With September 10th being RUOK Day, we are encouraged to check in on friends and see how they are coping. In 2020 this could not be more important than ever. Any person can be subject to intense stresses and face mental health issues. Throw a pandemic and lockdown into that, and it can only increase reports of anxiety exponentially!
People face stressors throughout their whole lives: having children, raising children, affording schooling for children, work, workplace politics, unemployment, finances, lack of finances, applying for financing, the list is endless and so we won’t go into it. People become more acutely aware of what stresses them as things pile up and start to affect their health.
Unfortunately for many, they will not realise they are stressed until the health incident. My father was never sick a day in his life, until his first heart attack. Many years of illness followed before his passing, along with a less stressful desk job. If my father had told anyone he was under pressure at work, we may have been able to help him. If nothing else, if someone asks you if RUOK, tell them the truth!
Then you have people like myself and many others I know personally, where it is just inherited. We have always been anxious and “high-strung”. Although I was not given an option, medication is quite simple and has been extremely effective in managing my panic attacks. So much so, that I can speak in public, often, and do. I work in Sales and Tourism. Not exactly places I can hide. I preferred therapy, but that is such a long journey, and frankly I do not have time for it myself. But I found it far more effective than medication.
During Covid-19’s long and traumatic stranglehold on our planet, I have continued working. This has been a blessing and a hard slog. My job transitioned for a time to physical, manual labour. Not something my extremely overweight body coped with with any grace. But it was good for my health for a time. There was also no traffic as everyone else was sent home. Then return to office work after a few months and more people return to the roads. It became slightly more pressure to try selling to people that had no budget, while driving with people that were much happier at home during lockdowns.
However, many people did not have the joy of continuing work in any fashion. They may have been made redundant, laid off outright, asked to take leave for a time, or had hours trimmed to fit within the staff budgeting.
There are worrying reports of people struggling during Covid and lockdowns. As a worldwide phenomenon, it has affected all populations equally. There will be countries with much higher rates of mental health issues, as perhaps their heads of state may not have managed the pandemic as well as other nations.
But the numbers of suicides specifically have not been discussed, neither have mental health issues as much. It may still be seen by many males that speaking of these issues is seen as weak. As well as now perhaps not being the breadwinner of the household they feel responsible for. The number of suicides in Australia alone, since the beginning of Covid, has been six times greater than deaths from the virus.
We homeschooled one of my sons for several years. I went into it with much research, many tools at my disposal, and constant study of lesson plans. Parents of school aged children this year were thrown headlong into homeschooling, whether they had time to have the children at home even, or not. We opted to keep our youngest at home slightly longer than the other children in the state, but only because my oldest is an essential worker and we had to keep her clients safe. We did this quite happily as we were accustomed to it with our other son.
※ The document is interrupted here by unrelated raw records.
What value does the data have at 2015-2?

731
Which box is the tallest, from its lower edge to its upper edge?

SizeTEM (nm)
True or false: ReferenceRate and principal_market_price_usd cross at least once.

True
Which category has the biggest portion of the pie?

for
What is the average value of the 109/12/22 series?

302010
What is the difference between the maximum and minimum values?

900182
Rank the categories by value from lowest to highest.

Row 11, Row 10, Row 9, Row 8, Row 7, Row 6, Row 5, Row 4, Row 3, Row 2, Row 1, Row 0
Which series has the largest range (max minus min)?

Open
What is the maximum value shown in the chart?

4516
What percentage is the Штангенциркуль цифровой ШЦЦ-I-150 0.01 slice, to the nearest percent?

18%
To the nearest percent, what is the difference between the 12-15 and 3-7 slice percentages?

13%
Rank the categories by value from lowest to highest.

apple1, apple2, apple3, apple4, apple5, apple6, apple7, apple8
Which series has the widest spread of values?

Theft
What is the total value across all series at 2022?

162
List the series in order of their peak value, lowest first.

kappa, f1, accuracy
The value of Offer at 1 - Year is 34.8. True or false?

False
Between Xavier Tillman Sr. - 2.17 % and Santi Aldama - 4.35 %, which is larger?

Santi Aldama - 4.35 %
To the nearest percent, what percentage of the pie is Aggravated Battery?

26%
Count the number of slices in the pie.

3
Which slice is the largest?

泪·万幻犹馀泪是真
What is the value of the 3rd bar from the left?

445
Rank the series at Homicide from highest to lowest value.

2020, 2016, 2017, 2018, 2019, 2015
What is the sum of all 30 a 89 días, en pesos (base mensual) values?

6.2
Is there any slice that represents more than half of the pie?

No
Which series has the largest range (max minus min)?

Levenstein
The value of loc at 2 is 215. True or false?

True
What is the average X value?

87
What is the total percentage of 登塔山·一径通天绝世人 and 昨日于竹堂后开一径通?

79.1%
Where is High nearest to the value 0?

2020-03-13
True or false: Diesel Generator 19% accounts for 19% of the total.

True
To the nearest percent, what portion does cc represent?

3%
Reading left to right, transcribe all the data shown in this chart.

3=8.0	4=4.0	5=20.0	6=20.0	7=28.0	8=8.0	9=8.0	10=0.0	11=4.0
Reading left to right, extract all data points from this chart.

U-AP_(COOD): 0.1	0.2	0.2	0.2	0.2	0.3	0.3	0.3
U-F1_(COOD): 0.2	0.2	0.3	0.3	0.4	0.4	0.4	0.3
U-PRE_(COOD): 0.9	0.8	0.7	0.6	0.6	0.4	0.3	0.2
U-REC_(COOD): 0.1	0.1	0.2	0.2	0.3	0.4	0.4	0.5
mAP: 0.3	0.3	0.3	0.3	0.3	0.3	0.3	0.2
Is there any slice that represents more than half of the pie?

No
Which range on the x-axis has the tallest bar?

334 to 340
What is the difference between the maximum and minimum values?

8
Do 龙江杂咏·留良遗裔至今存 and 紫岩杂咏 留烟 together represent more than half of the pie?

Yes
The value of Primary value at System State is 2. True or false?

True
Our primary school also, magnificently, sent schoolwork out in the mail, often, that I know teachers had put together during their “holidays” after Term 1. I just don’t believe any of our teachers had school holidays after Term 1. My son’s teacher rang after a few weeks to check up on everyone at home and see how he was travelling with the work sent out. There was an app we used to upload all school work, whether it was a video of a presentation, photo of bookwork, or updates of progress of assignments. There was so much support! (As opposed to when you opt to homeschool the rest of the time, when there is no support, constant assessment with the government, and you must design all lesson plans yourself.) Now that most children are back at school, and Victoria will get there one day, parents can lose a bit of the additional stress Coronavirus handed them.
This year has handed us so many extra struggles (we won’t even go into the fact our family chose THIS year to apply for a loan to build a new house!), that everyone should be asking anyone they know RUOK? You can even do this safely now. I’m pretty sure in year’s past, you could have called or texted a friend and asked if they were coping alright. This year you may not have an option.
https://www.ruok.org.au/ideas-for-supporting-r-u-ok-day-while-physical-distancing
No matter how you ask someone, take the time to listen to their answer. Reply to them, even if it’s a short answer. Let them know someone is out there caring about what they are going through.